Кузнечик и муравей
Между двумя глинистыми комьями жил кузнечик. Он был зеленый и хрупкий, как осколок летнего неба. Его жизнь состояла из тишины и прыжков. Он сидел на плоском камне, и его большие, простые глаза видели мир без понимания – только как свет, тепло и протяженность. Он не знал своего имени и не чувствовал одиночества; он был просто частицей земли, на время отделившейся и получившей способность двигаться.
Рядом, у подножия сухой травинки, трудился муравей. Он был темный, словно вырезанный из кусочка ночи, и нес на своей спине груз – крошечное зерно, тяжелее его самого. Муравей знал дорогу. Он знал ее не умом, а всем своим существом, каждой ножкой, чувствующей неровности почвы. Его жизнь была не подвигом, а долгом, таким же неотвратимым, как восход солнца.
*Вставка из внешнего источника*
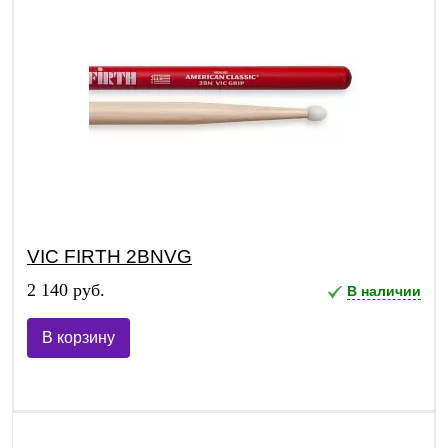
VIC FIRTH 2BNVG
2 140 руб.
В наличии
В корзину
Он тянул свою ношу к невидимому для кузнечика муравейнику – живому, шевелящемуся комку общей жизни, где каждая частица принадлежала целому.
Кузнечик следил за муравейником с тихим удивлением. Ему была непонятна эта вечная тревога, это движение без радости. Он жил иначе. Он жил в самом себе. Он слышал, как растет трава, как шуршит под землей червь, как от зноя трескается глина. Это была его работа – слушать мир.
Однажды кузнечик прыгнул и сел на колосок. Колосок был еще зеленый, не налившийся, но уже тянущийся к небу с той же немой тоской, что и все живое. Он качался под легким весом кузнечика, и это качание было их общим, единственным разговором. Кузнечик чувствовал, как внутри колоска течет сок – тайная, слабая жизнь, похожая на его собственную.
Муравей, проползая мимо, на мгновение остановился. Его сложные глаза, состоящие из множества маленьких глазков, увидели кузнечика не как существо, а как препятствие, как часть пейзажа. Он не видел тихой радости колоска, не чувствовал ветра. Он видел только путь и ношу. И пополз дальше, в свою глубокую, коллективную судьбу.
А кузнечик сидел на колоске, и ему было и жалко муравья, и странно перед ним. Он думал своей простой, растительной думой: вот они оба – он и муравей – дети одной земли. Один несет на себе тяжесть зерна, чтобы продлить жизнь. Другой просто живет, и его жизнь – это тоже зерно, но иного рода, невидимое, которое сеется в тишине и прорастает ничем не выраженной радостью.
Он спрыгнул с колоска и снова замер на камне. Солнце клонилось к закату, отбрасывая длинные тени. Муравей исчез в своем подземном царстве. Колосок одиноко шелестел на ветру. Земля, принявшая и кузнечика, и муравья, и колосок, лежала в вечерней прохладе безмолвная и равнодушная. Она знала, что все они – и трудяга, и бездельник, и растение – равно нужны ей для какого-то неведомого, великого равновесия. Все они были ее детьми, и все возвратятся в ее темную, теплую утробу, чтобы когда-нибудь стать частью нового стебля, нового камня или нового хрупкого, зеленого кузнечика.